Sono due opere fondamentali del regista, che mostrano un’Italia con le sue inquietudini politiche e sentimentali, sulle fragilità di una generazione che continua ostinatamente a somigliarci.
Si parla di un’Italia degli anni Settanta e Novanta. La borghesia smarrisce i propri codici morali e dell’individuo urbano prima che arrivassero i social a trasformare ogni nevrosi in performance permanente
I personaggi di Nanni Moretti parlano per capire, discutono per sopravvivere, si agitano dentro un’etica dello sguardo che appartiene sempre meno al presente. Eppure proprio per questo restano contemporanei. Perché dentro quelle ossessioni, quelle manie linguistiche, quei silenzi improvvisi, continua a esserci il ritratto di un’Italia incapace di smettere di interrogarsi su identità, desiderio, appartenenza.

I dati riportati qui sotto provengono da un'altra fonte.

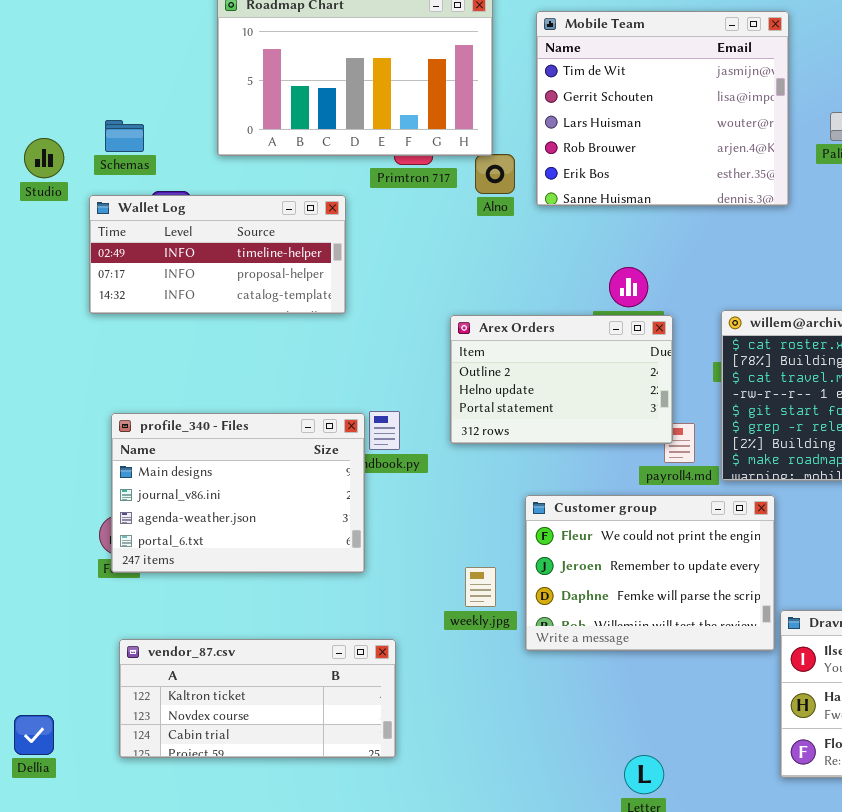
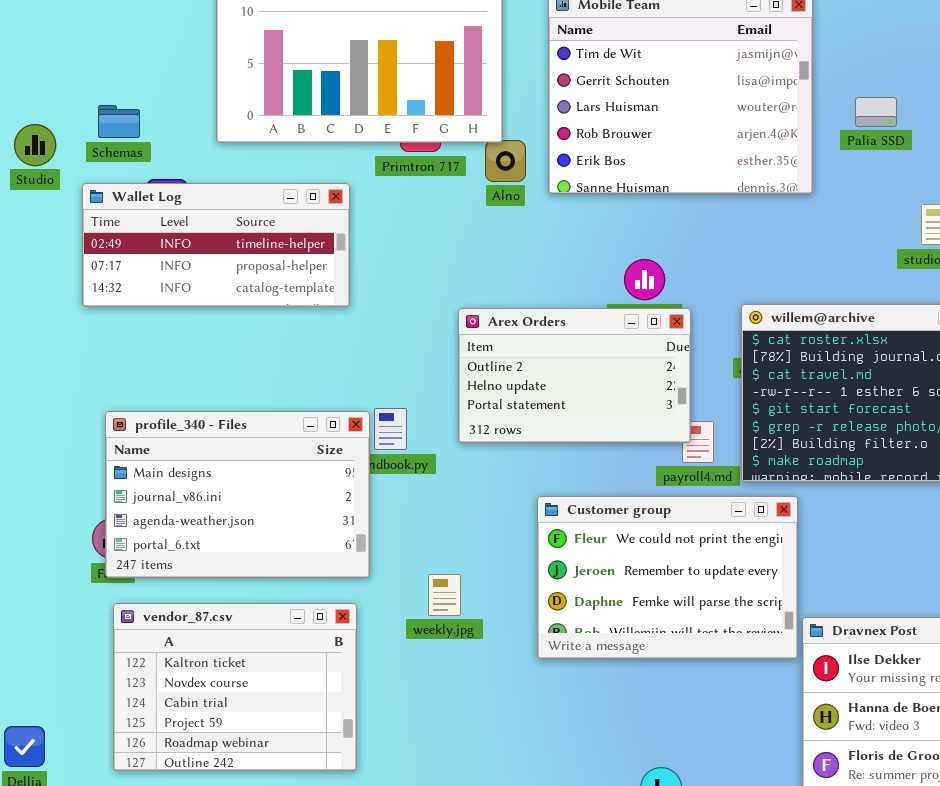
weekly.jpg: [465,567,496,607] -> [428,574,461,616], moved
vendor_87.csv: [119,639,396,758] -> [113,603,357,771], resized

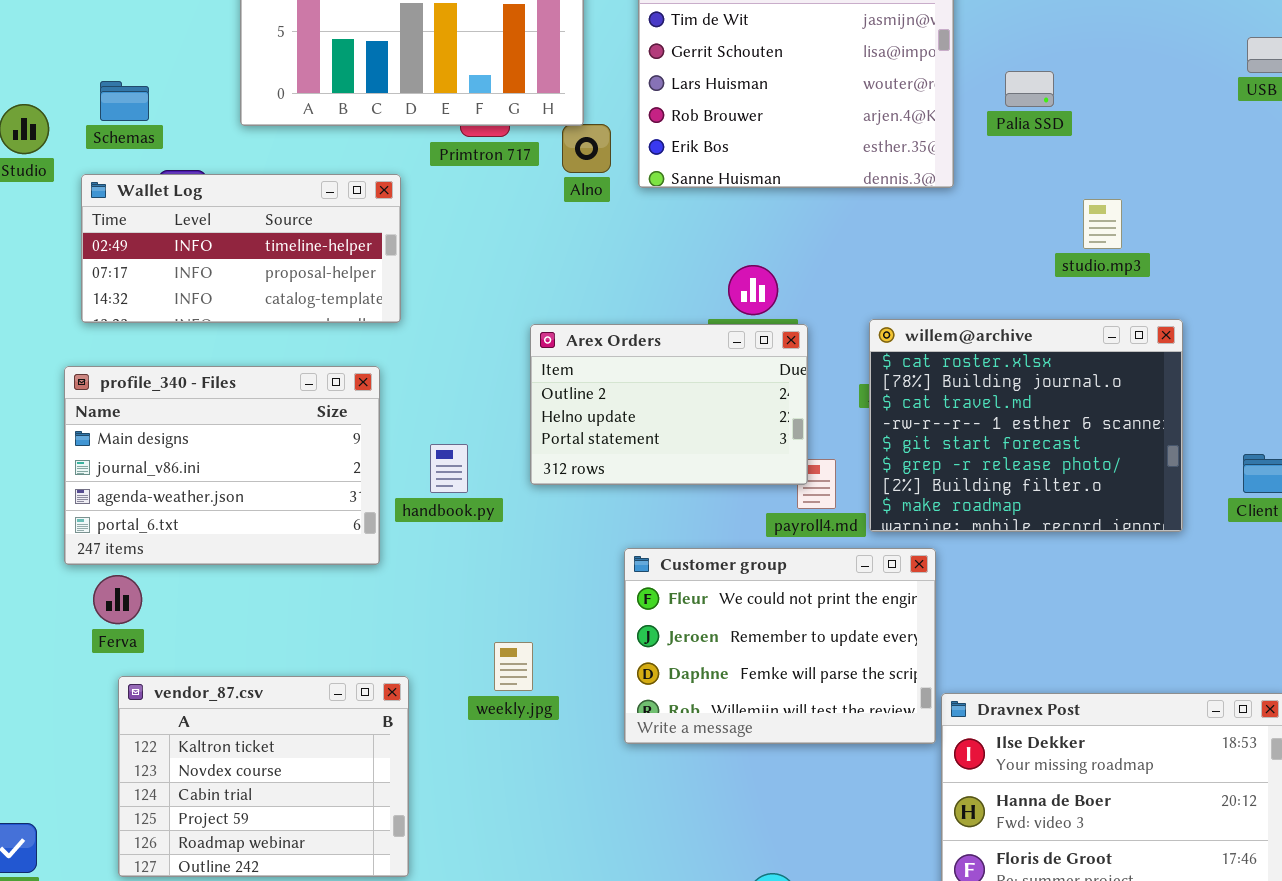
profile_340 - Files: [105,411,370,578] -> [64,366,380,565], moved

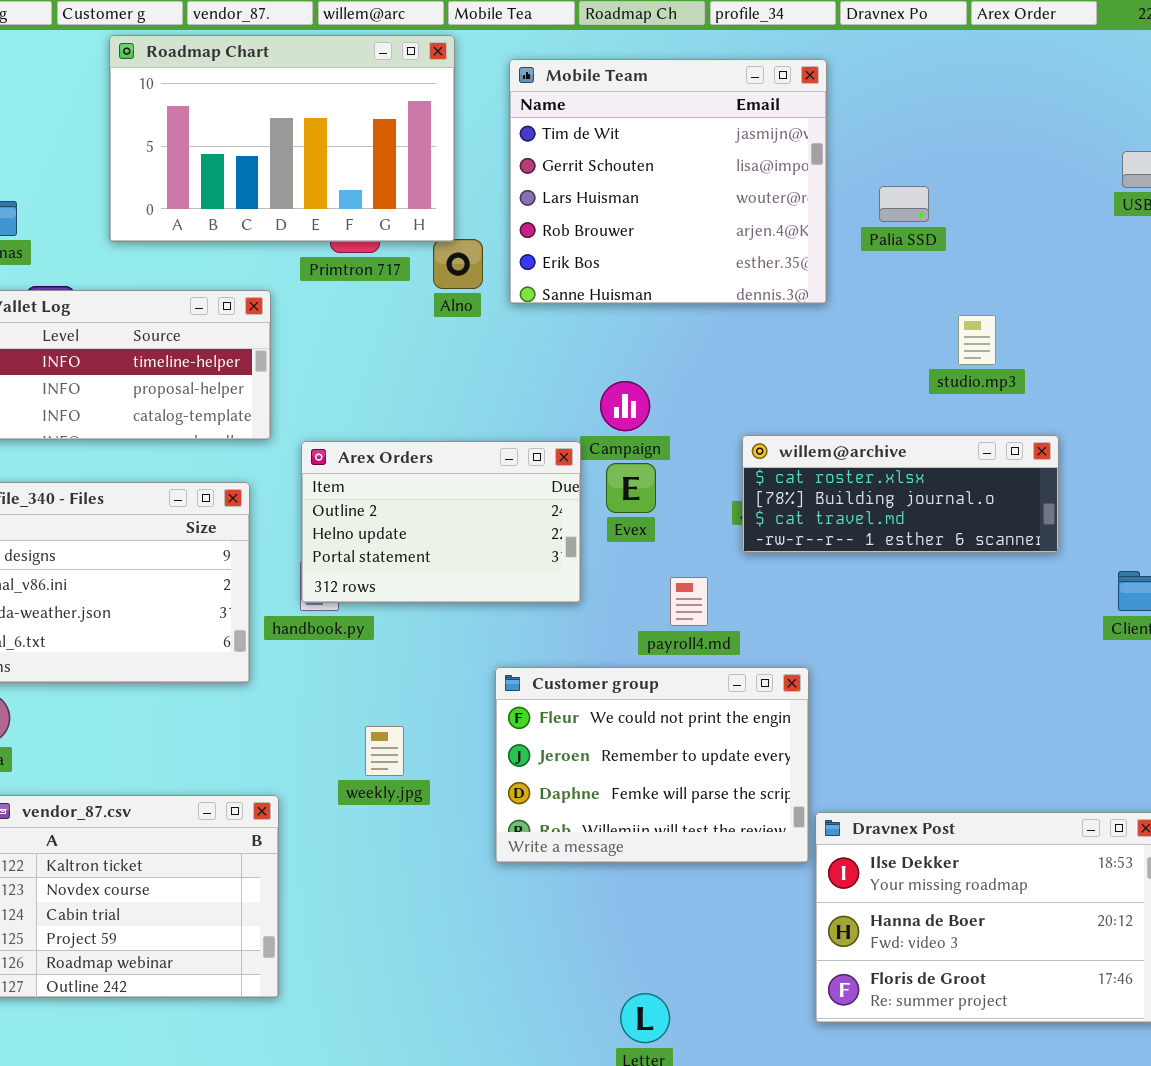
willem@archive: [869,319,1183,532] -> [742,435,1059,553], resized
Arex Orders: [530,324,808,485] -> [301,441,581,603], moved
weekly.jpg: [494,642,533,691] -> [365,726,404,776], moved

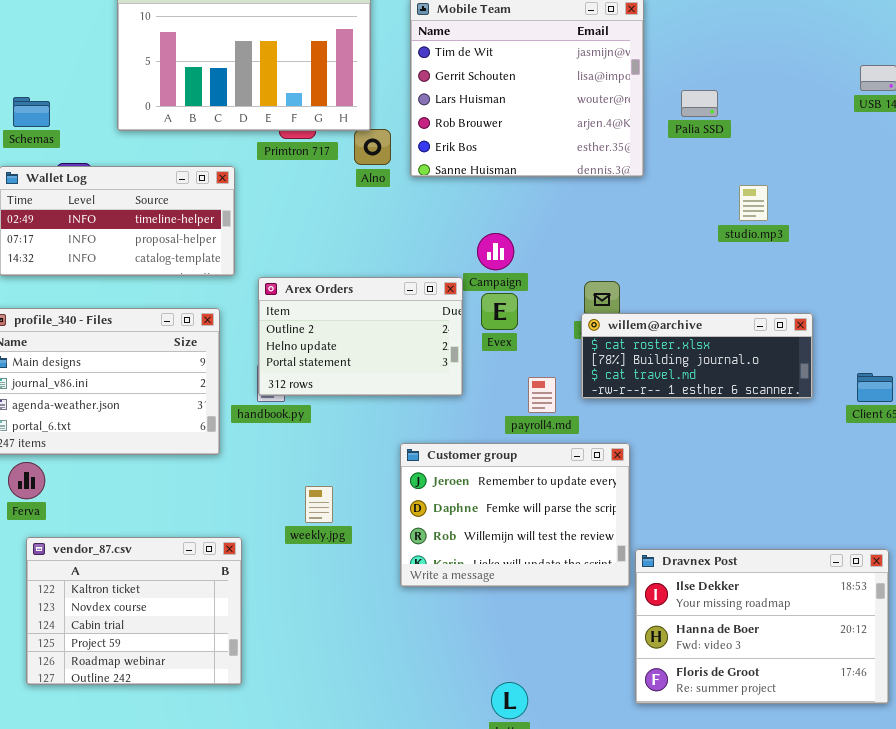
willem@archive: [742,435,1059,553] -> [581,313,813,399], moved
Customer group: [495,667,809,863] -> [400,443,630,587], scrolled down 1 row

Riscopriamo i film di Nanni Moretti
Rivedere le opere di Moretti mettono in luce di come il presente fosse già scritto dentro quel cinema. La paura dell’amore, la crisi delle ideologie, l’incapacità di costruire comunità, il bisogno disperato di autenticità: tutto era già lì, raccontato con un anticipo quasi profetico. Moretti è stato il primo autore italiano a fare dell’io non un rifugio ma un campo di battaglia. Sono storie che ci chiedono di prendere posizione.

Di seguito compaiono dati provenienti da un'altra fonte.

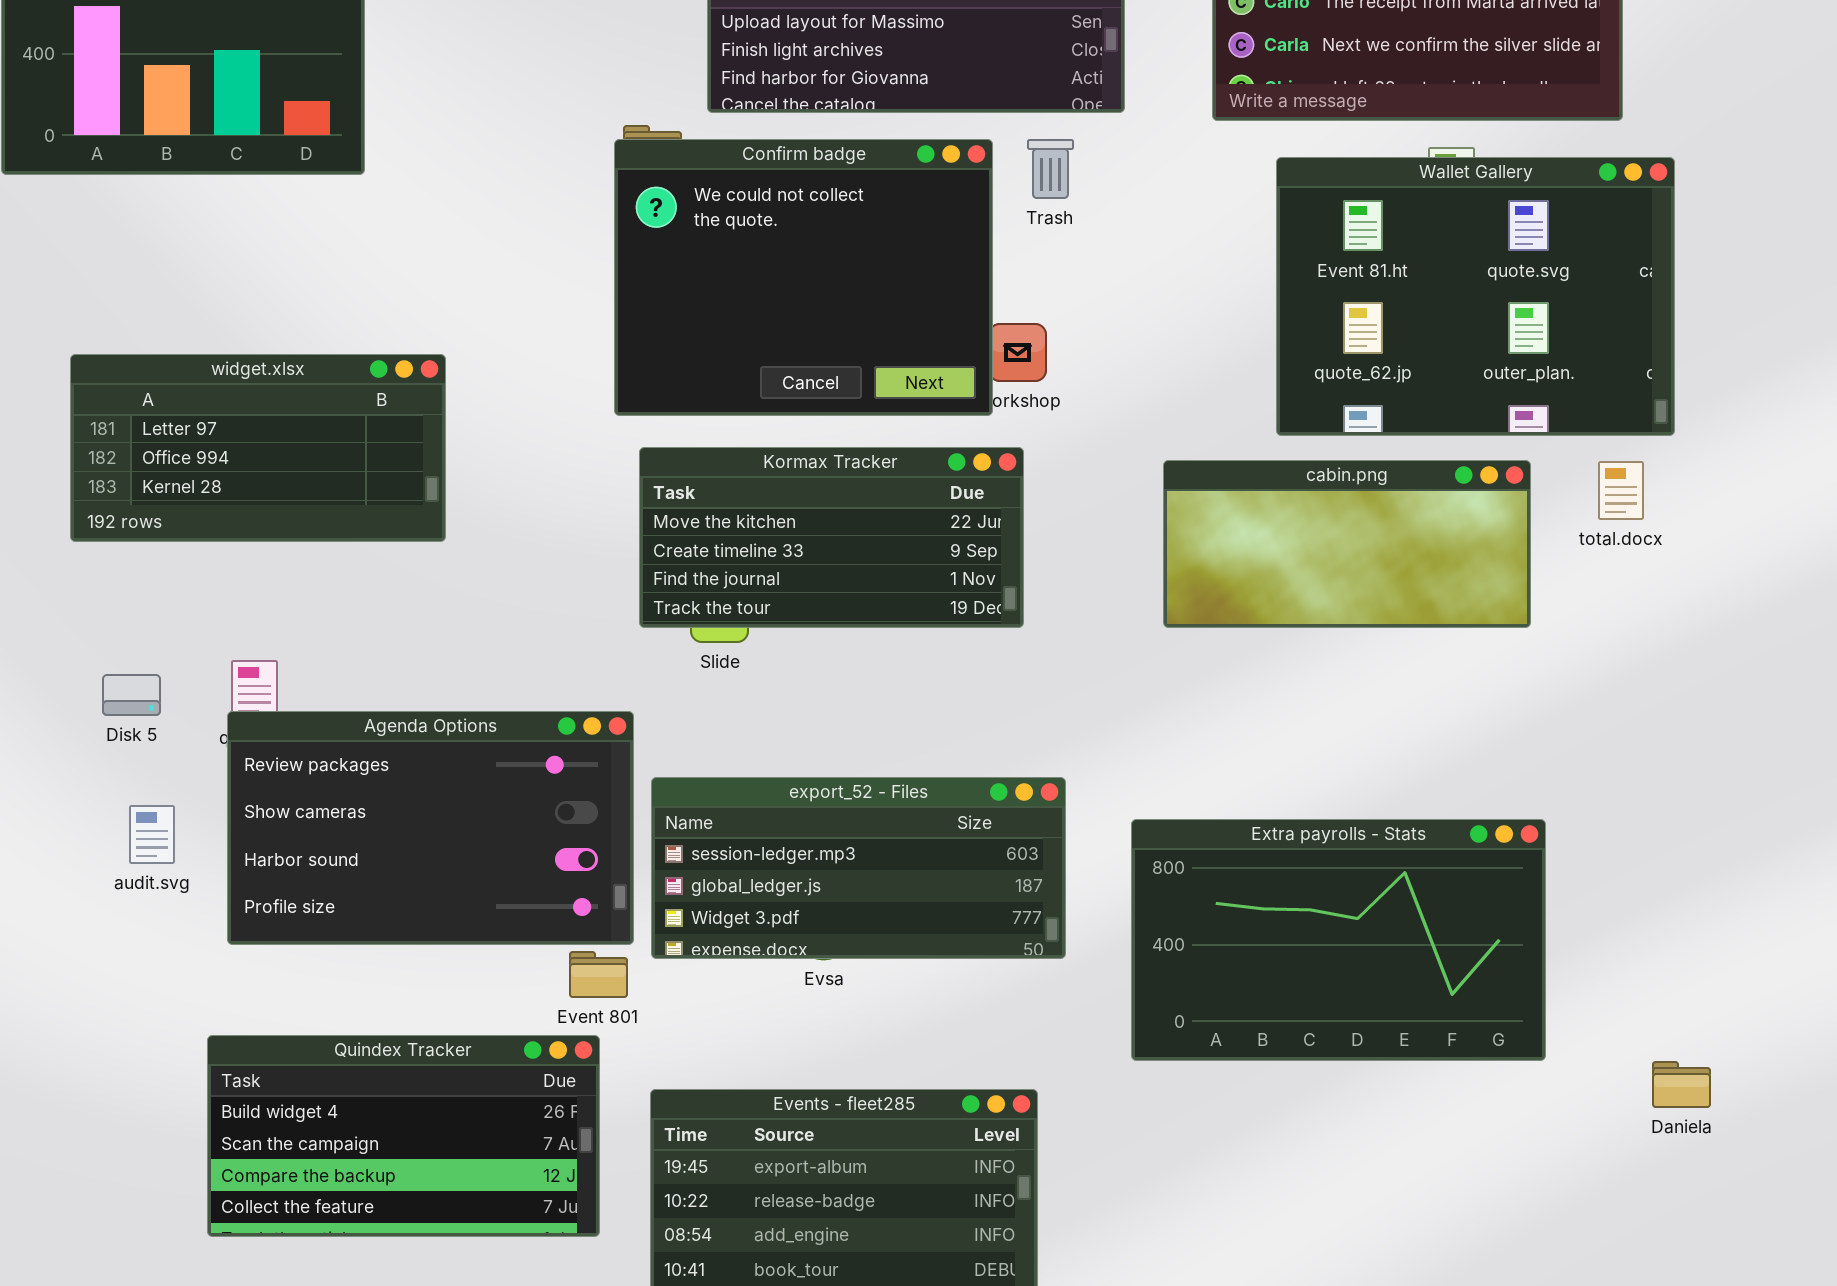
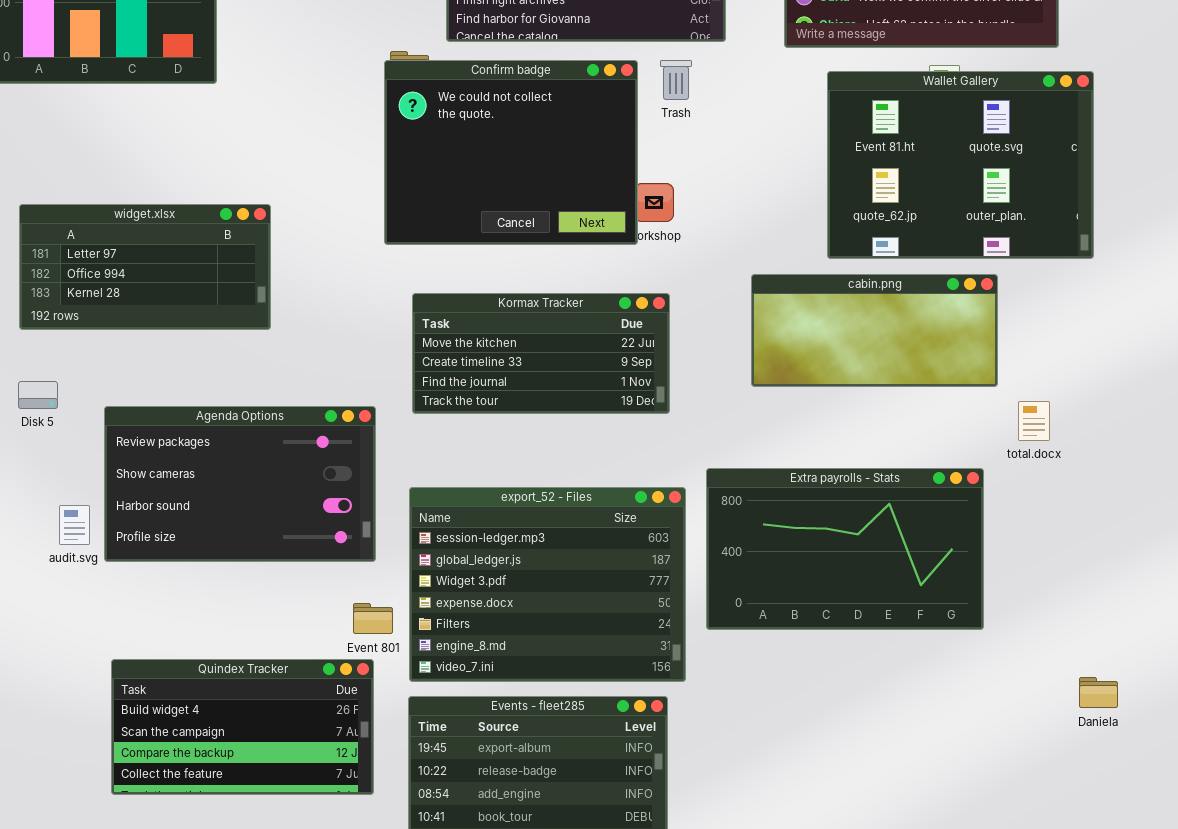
Kormax Tracker: [639,447,1024,628] -> [412,293,670,414], moved
total.docx: [1598,461,1644,520] -> [1018,401,1050,441], moved
Disk 5: [102,674,161,716] -> [18,381,58,409], moved
Agenda Options: [227,711,634,945] -> [104,406,376,562], moved
export_52 - Files: [651,777,1066,959] -> [409,487,686,682], resized
Extra payrolls - Stats: [1131,819,1546,1061] -> [706,468,984,630], moved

In Bianca (1984) si racconta la storia di Michele Apicella, un docente di matematica che lavora in una scuola privata frequentata da studenti eccentrici e adulti incapaci di crescere. Nel frattempo, tenta di costruire una relazione con Bianca (Laura Morante), una sua giovane collega, luminosa e imprevedibile. In realtà, dietro quel bisogno di controllo si nasconde una fragilità profonda, destinata a incrinarsi.
Nella La messa è finita (1985) il protagonista è il don Giulio che torna Roma e qui ritrova i suoi vecchi amici e familiari travolti da solitudini, fallimenti e incomunicabilità. Mentre tenta di aiutarli, scopre la propria impotenza di fronte a un mondo che sembra aver perso ogni punto di riferimento morale e affettivo.